Usually, we’re not in the habit of highlighting series that were released years ago, but Jordskott doesn’t appear to be your usual series. And besides, I have a feeling most of you reading this don’t exactly keep up to date with Swedish supernatural mystery series. That’s probably about to change though.
Originally released in its native Scandinavian country back in 2015, Jordskott (which translates to “earth shot”, describing an event where a large portion of ground is displaced by a natural phenomenon leaving a hole) follows police detective Eva Thörnblad (Moa Gammel), who returns to her hometown of Silverhöjd, seven years after her daughter Josephine disappeared beside a lake in the forest. Josephine’s body was never found and it was presumed that she had drowned. Upon Eva’s return, a boy is missing and Eva begins to look for similarities between this disappearance and that of her daughter. At the same time, she has to deal with the death and probate of her late father and his large timber felling and processing business, Thörnblad Mineral & Cellulosa.”
The show was ratings smash hit in Sweden as well in the UK and Canada where it aired shortly thereafter, and even won a number of awards. Now local audiences will finally get to see what the fuss was about as it’s been picked up for exclusive broadcast in South Africa by Showmax. As the local streaming service notes in its press release, the most binge-watched show on Netflix in SA last year was the Spanish-language drama Ingobernable, so clearly local audiences have a thing for foreign drama and are not afraid of subtitles.
They may learn to be afraid of other things though as Jordskott blends a central crime mystery with Nordic mythology for some dark supernatural storytelling as well. Netflix’s Dark, the service’s first German-language production, also combined noir with genre elements to great success, and this looks to follow suit.
Candice Fangueiro, Head of Content: Africa at Showmax, talks about why something like Jordskott would appeal to local audiences.
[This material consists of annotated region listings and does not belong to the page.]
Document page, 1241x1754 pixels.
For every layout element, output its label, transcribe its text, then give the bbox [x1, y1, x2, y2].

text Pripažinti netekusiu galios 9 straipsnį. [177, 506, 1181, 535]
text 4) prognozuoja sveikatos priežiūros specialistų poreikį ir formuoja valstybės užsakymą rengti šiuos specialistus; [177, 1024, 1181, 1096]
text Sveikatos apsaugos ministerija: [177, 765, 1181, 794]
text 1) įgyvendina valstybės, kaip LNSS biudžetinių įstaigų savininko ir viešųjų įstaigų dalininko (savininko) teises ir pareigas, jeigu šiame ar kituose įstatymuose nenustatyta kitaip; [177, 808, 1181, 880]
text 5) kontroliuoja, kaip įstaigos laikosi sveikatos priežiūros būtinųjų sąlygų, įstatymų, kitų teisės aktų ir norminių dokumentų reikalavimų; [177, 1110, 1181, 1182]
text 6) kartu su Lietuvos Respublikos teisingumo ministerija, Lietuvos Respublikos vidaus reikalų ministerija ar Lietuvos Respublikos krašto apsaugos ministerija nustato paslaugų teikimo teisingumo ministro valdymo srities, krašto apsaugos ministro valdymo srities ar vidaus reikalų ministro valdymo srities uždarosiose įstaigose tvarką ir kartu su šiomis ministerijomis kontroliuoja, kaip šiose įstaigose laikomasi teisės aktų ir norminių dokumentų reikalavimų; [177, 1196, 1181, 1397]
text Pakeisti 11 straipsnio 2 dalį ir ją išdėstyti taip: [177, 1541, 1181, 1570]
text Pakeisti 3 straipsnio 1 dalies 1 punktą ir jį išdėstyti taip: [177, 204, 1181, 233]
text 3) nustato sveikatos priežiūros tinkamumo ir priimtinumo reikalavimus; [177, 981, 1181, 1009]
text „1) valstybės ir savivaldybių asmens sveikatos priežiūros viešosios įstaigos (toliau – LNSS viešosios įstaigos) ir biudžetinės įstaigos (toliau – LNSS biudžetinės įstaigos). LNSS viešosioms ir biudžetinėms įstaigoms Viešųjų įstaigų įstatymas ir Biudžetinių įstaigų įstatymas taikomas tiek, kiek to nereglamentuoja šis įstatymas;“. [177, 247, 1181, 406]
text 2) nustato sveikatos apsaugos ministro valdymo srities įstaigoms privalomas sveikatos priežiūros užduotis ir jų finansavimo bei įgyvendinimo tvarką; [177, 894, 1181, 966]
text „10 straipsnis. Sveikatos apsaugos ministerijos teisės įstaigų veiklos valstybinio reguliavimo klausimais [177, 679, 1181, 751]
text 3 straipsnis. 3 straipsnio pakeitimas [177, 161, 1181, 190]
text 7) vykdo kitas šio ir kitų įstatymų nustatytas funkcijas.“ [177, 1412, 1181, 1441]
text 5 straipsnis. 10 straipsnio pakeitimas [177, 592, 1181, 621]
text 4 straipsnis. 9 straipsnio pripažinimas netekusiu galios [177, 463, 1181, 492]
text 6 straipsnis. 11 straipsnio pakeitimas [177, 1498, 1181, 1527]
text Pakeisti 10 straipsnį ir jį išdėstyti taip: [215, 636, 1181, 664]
Despite having next to no violent crime compared to South Africa, the Nordic countries have consistently told some of the best crime stories of the last decade, from The Girl With The Dragon Tattoo (also on Showmax) to The Killing and The Bridge. We’re delighted to introduce South African streaming audiences to the genre and confident that local audiences will relate to the show’s themes of corporate greed, environmentalism and the question of how far you’re prepared to go to protect those you love.
Lead actress Moa Gammel has also spoken out about the appeal of Nordic cinema and TV series, noting that “Scandinavian dramas have this realness to them.”
They’re about everyday life and relationships and psychology. They’re not like ‘Who is the killer?’ but more like ‘Why is that person a killer?’ If you combine that type of storytelling with the crime fiction that’s somewhat larger than life – murderers and dead bodies and grim storylines – you get a new, fresh mix. That’s what appeals to an audience who maybe have seen glossier crime dramas about mobsters or whatever from the US.
She also continues to explain that Scandinavian dramas “rely on the idea that audiences will see the subtext for themselves” allowing them to solve the puzzles themselves instead of being shown. There’s also a much larger number of shows and movies led by strong, mature female characters than you would normally find in Hollywood.
They also feature complex characters over 30 who have something different to them. It feels like people are looking to the Scandinavian countries and seeing the female characters on our shows. It’s amazing that we can inspire them to see, ‘We can do a series with a female lead and people will watch it.’ They’ve maybe been afraid before, like ‘No-one’s going to watch a show or a movie with a female lead because they’re not interested in that’ but they are and we’ve shown that they are.
Well, I’m definitely going to be watching, as Jordskott is now streaming first and exclusively on Showmax in South Africa.